Start of Information given

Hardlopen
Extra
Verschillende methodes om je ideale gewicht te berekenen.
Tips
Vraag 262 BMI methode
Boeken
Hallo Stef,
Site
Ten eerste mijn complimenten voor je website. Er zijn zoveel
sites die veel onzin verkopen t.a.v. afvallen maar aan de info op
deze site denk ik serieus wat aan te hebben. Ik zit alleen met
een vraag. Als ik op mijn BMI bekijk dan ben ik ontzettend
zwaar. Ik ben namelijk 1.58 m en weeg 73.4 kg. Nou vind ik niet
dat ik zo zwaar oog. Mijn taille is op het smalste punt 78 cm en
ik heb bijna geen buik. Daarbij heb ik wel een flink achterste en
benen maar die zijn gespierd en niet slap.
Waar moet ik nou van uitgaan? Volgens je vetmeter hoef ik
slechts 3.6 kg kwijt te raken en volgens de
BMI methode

End of Information given
Start of Information given

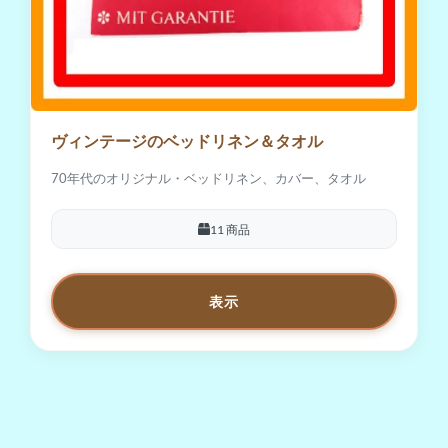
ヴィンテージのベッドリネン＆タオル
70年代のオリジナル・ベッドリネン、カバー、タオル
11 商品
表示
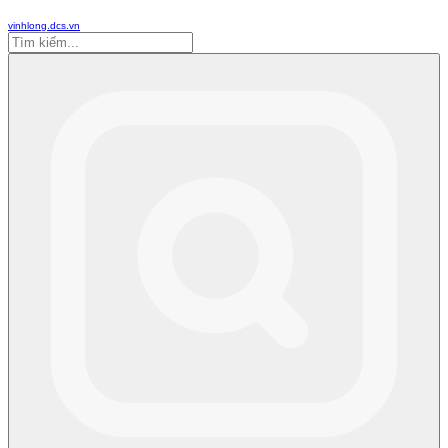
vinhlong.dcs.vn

End of Information given
Start of Information given

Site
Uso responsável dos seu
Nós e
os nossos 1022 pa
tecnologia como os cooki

End of Information given

**What the task asks**
Give the lines between the one holding "ヴィンテージのベッドリネン＆タオル" and the one holding "vinhlong.dcs.vn", inclusive, as a JSON list of strings with one string per line. Skip blank lines and leave the pictures out.

**Task solution**
[
  "ヴィンテージのベッドリネン＆タオル",
  "70年代のオリジナル・ベッドリネン、カバー、タオル",
  "11 商品",
  "表示",
  "vinhlong.dcs.vn"
]